• TEKS BACAAN
Rabu, 13 Desember 2017

KAPITA SELEKTA PENDIDIKAN

PENYELENGGARAAN PENDIDIKAN AGAMA ISLAM (PAI) PADA
SEKOLAH-SEKOLAH
MAKALAH
Diajukan untuk memenuhi tugas Terstruktur pada mata kuliah
KAPITA SELEKTA PENDIDIKAN
                                                                                                             
https://encrypted-tbn2.gstatic.com/images?q=tbn:ANd9GcQoMTmwM3wxUqmL1KM9qstm9xiA1CaukEC5ivglRbmNJtCHdvpD

Disusun Oleh : Kelompok 13
Deni    Candra           2013.1830
                                                Alfadilatu Ahmad     2014.1839


Dosen Pembimbing :
Bujang Maulana,  MA

JURUSAN PENDIDIKAN AGAMA ISLAM (PAI)
SEKOLAH TINGGI AGAMA ISLAM PENGEMBANGAN ILMU AL-QUR’AN
STAIPIQ SUMATERA BARAT

2016 M/1438 H

PENDAHULUAN
Dilihat dari sejarahnya, Pendidikan Agama sejak Indonesia merdeka tahun 1945 telah diajarkan di sekolah-sekolah negeri.  Pada masa kabinet RI pertama tahun  1945, Menteri Pendidikan, Pengajaran dan Kebudayaan yang pertama Ki Hajar Dewantara telah mengirimkan surat edaran ke daerah-daerah yang isinya menyatakan bahwa pelajaran budi pekerti yang  telah ada pada masa penjajahan Jepang tetap diperkenankan dan diganti namanya menjadi pelajaran Agama.   Pada saat tersebut, pendidikan agama belum wajib diberikan pada sekolah-sekolah umum, namun bersifat sukarela/fakultatif, dan tidak menjadi penentu kenaikan/kelulusan peserta didik.

• CUPLIKAN DATA
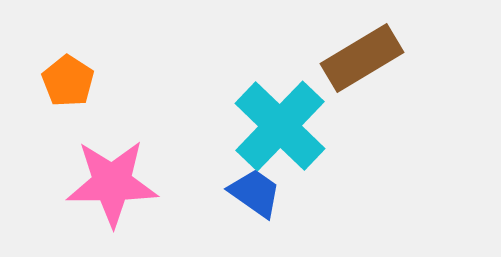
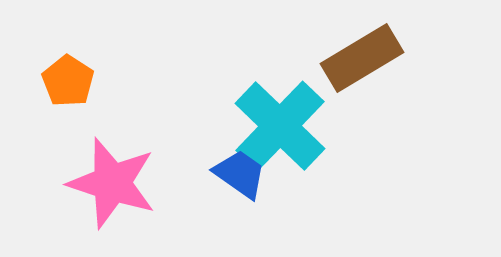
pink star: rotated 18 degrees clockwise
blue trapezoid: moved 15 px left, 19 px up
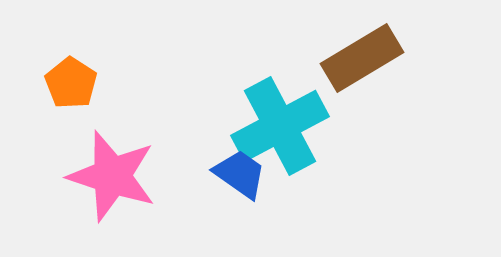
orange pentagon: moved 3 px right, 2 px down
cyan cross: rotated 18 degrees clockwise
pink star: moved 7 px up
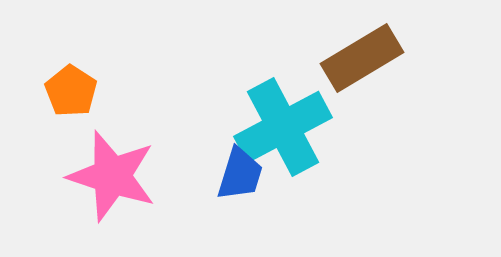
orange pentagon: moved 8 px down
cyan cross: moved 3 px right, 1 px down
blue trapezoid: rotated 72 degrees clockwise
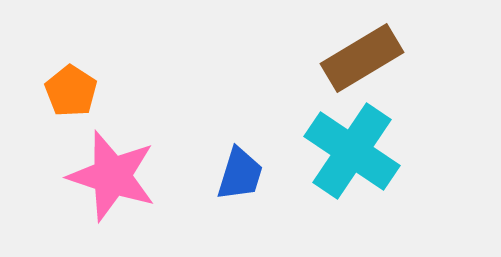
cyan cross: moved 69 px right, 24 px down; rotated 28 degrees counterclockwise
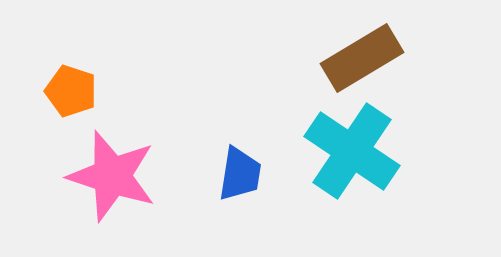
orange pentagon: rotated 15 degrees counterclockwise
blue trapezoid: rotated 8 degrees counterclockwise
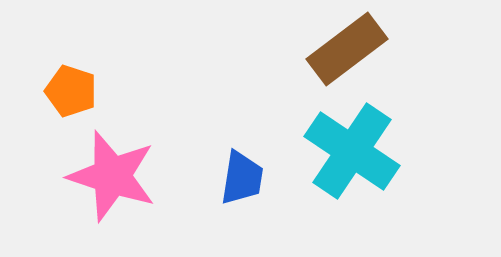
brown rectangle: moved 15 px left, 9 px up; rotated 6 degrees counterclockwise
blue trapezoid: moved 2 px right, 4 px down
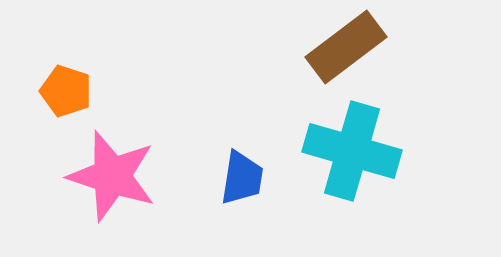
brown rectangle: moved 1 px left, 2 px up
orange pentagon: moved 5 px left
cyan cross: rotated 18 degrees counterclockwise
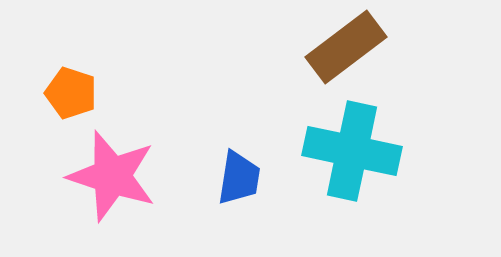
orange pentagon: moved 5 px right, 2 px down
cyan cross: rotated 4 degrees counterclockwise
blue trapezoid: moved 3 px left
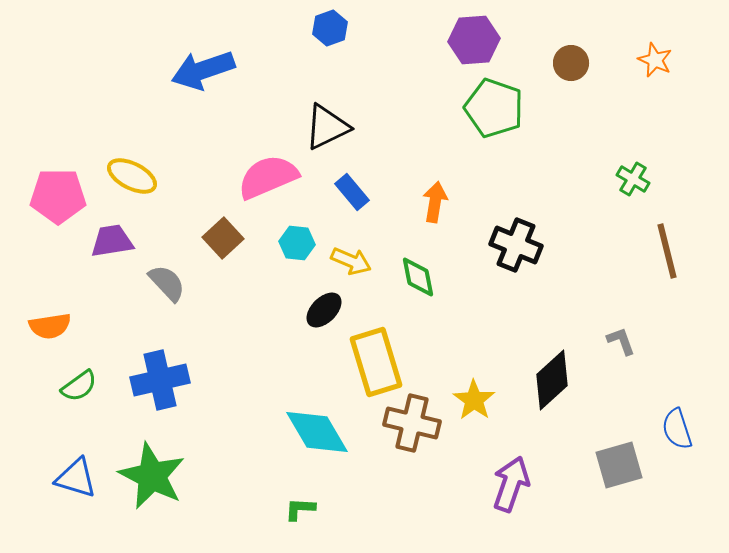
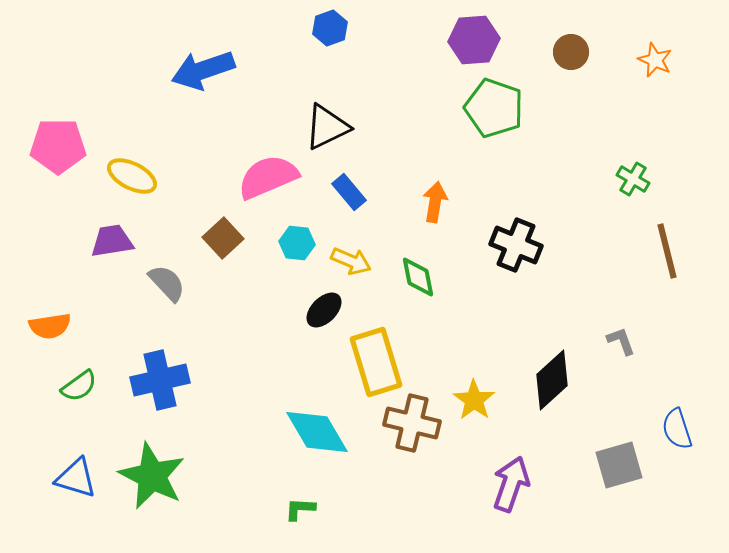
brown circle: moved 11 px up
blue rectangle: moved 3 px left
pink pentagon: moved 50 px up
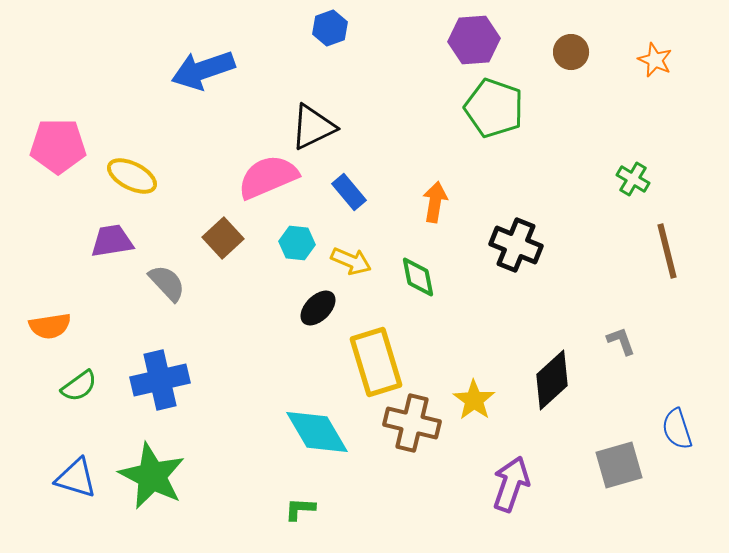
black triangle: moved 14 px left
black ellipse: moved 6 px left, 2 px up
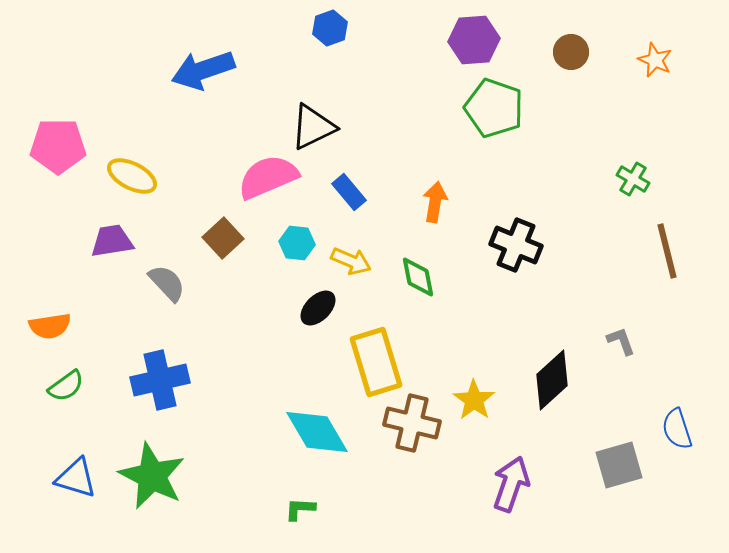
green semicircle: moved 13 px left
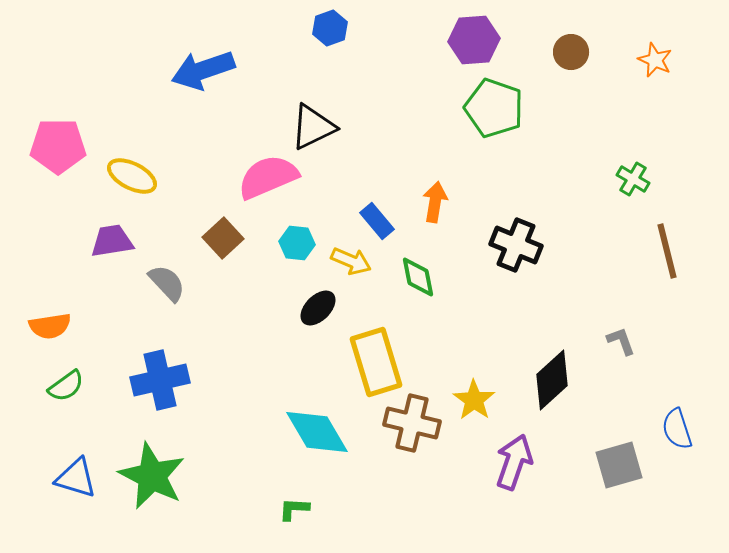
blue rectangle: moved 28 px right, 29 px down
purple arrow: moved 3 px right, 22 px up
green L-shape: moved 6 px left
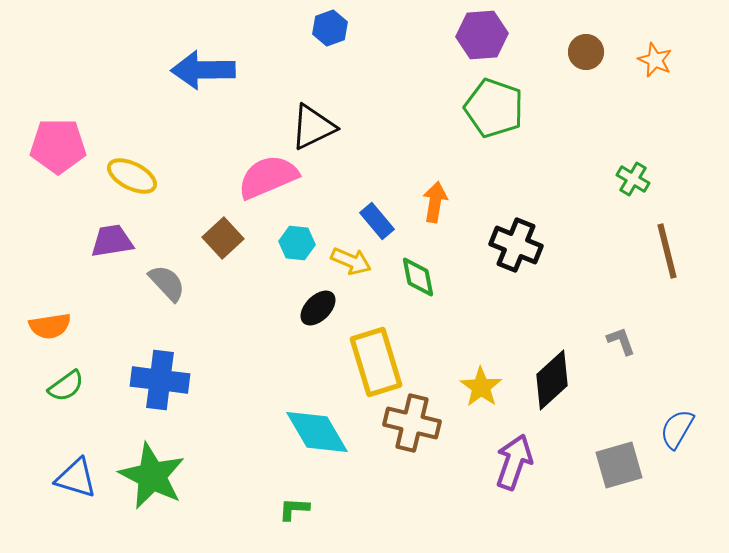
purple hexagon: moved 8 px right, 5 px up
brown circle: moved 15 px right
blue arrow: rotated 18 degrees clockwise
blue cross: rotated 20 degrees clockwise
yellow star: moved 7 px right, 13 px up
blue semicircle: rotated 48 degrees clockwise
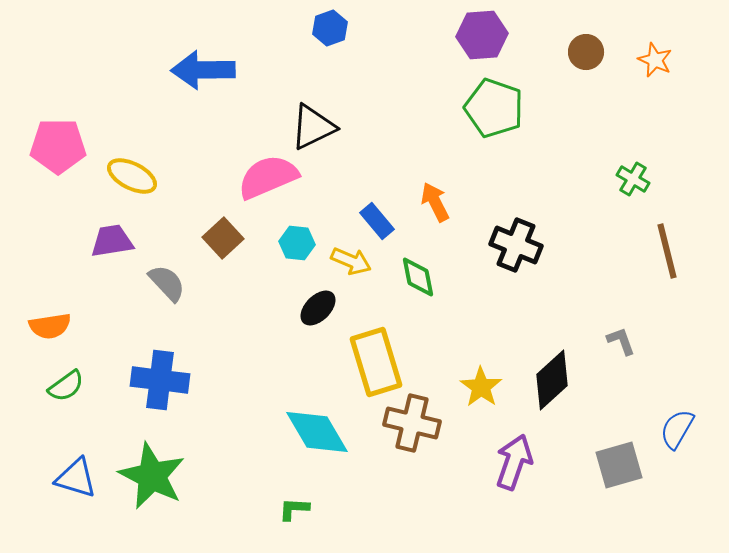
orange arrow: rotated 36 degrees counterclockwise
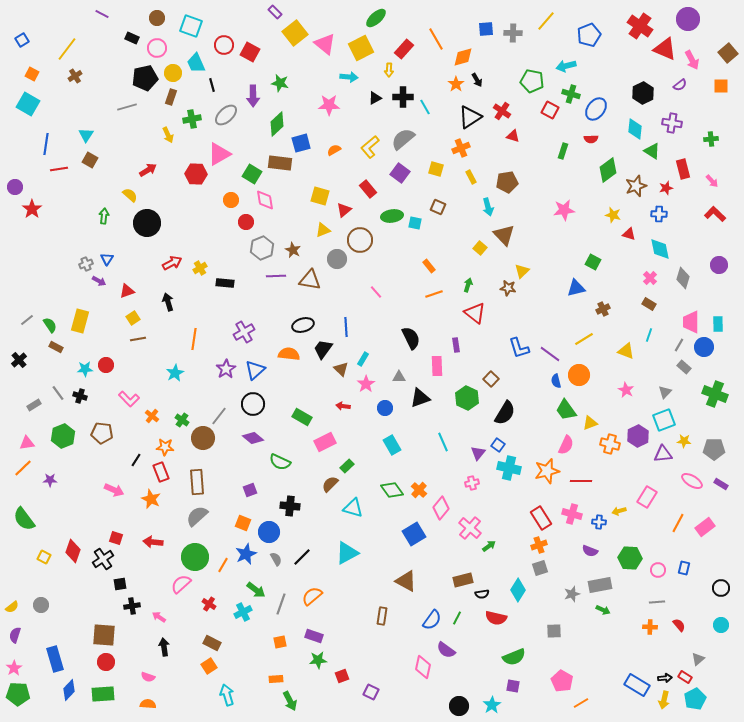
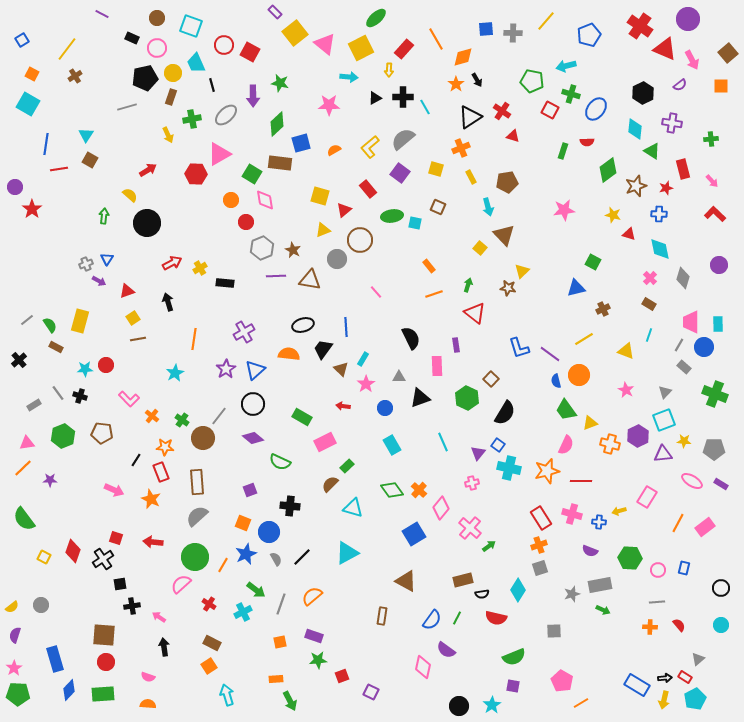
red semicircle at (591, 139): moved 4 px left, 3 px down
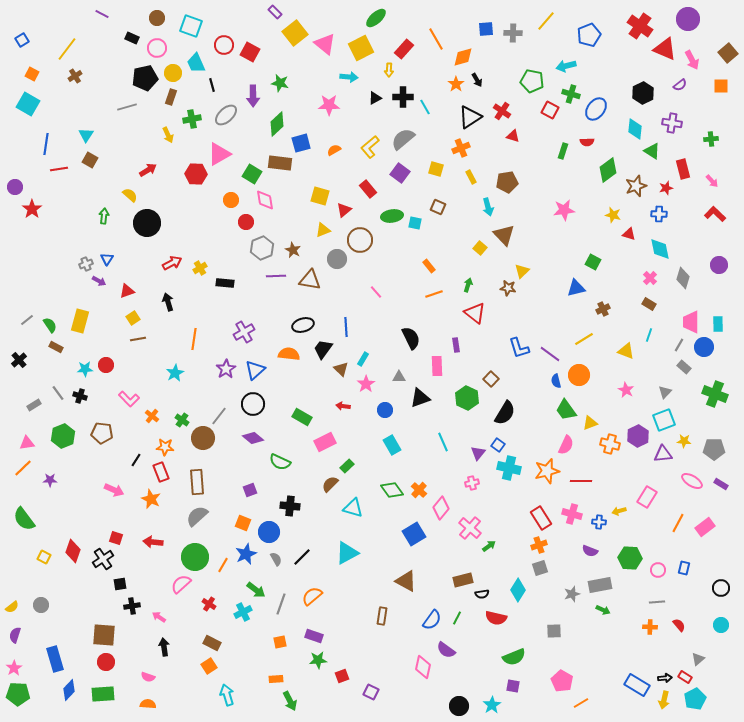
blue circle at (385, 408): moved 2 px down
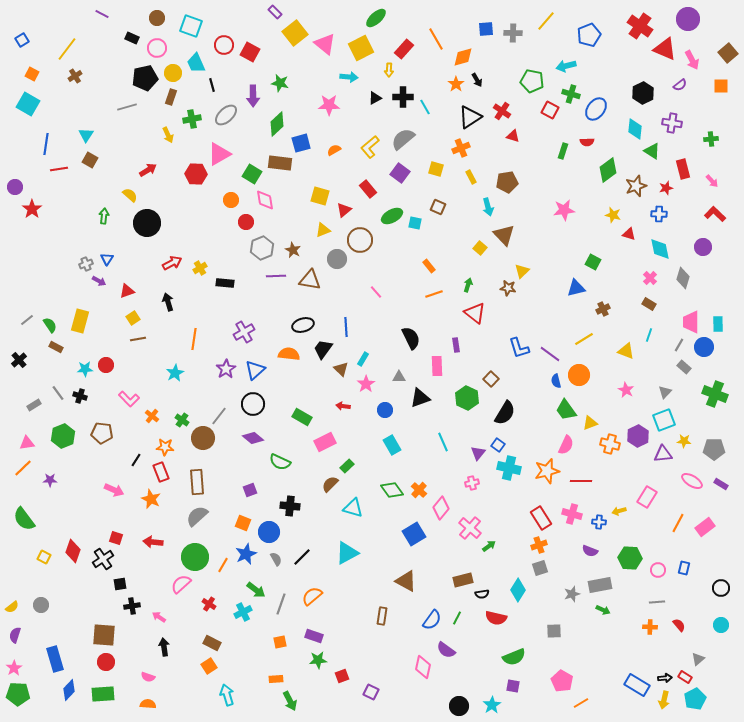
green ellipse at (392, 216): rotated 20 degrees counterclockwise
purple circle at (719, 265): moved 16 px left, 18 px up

• SOAL LATIHAN
#1 Jawab pertanyaan berikut berdasarkan makalah tentang penyelenggaraan PAI di sekolah.
(a) Siapa dosen pembimbing makalah ini?
(b) Siapa Menteri Pendidikan, Pengajaran dan Kebudayaan yang pertama?
(c) Nama pelajaran budi pekerti diganti menjadi apa?
#2 Kutip bagian makalah tentang penyelenggaraan PAI di sekolah, dari kata-kata "Disusun Oleh : Kelompok" sampai dengan kata-kata "JURUSAN PENDIDIKAN AGAMA ISLAM (PAI)", termasuk kedua bagian itu.

• JAWABAN SOAL
#1
(a) Bujang Maulana, MA
(b) Ki Hajar Dewantara
(c) Pelajaran Agama

#2
Disusun Oleh : Kelompok 13
Deni    Candra           2013.1830
                                                Alfadilatu Ahmad     2014.1839


Dosen Pembimbing :
Bujang Maulana,  MA

JURUSAN PENDIDIKAN AGAMA ISLAM (PAI)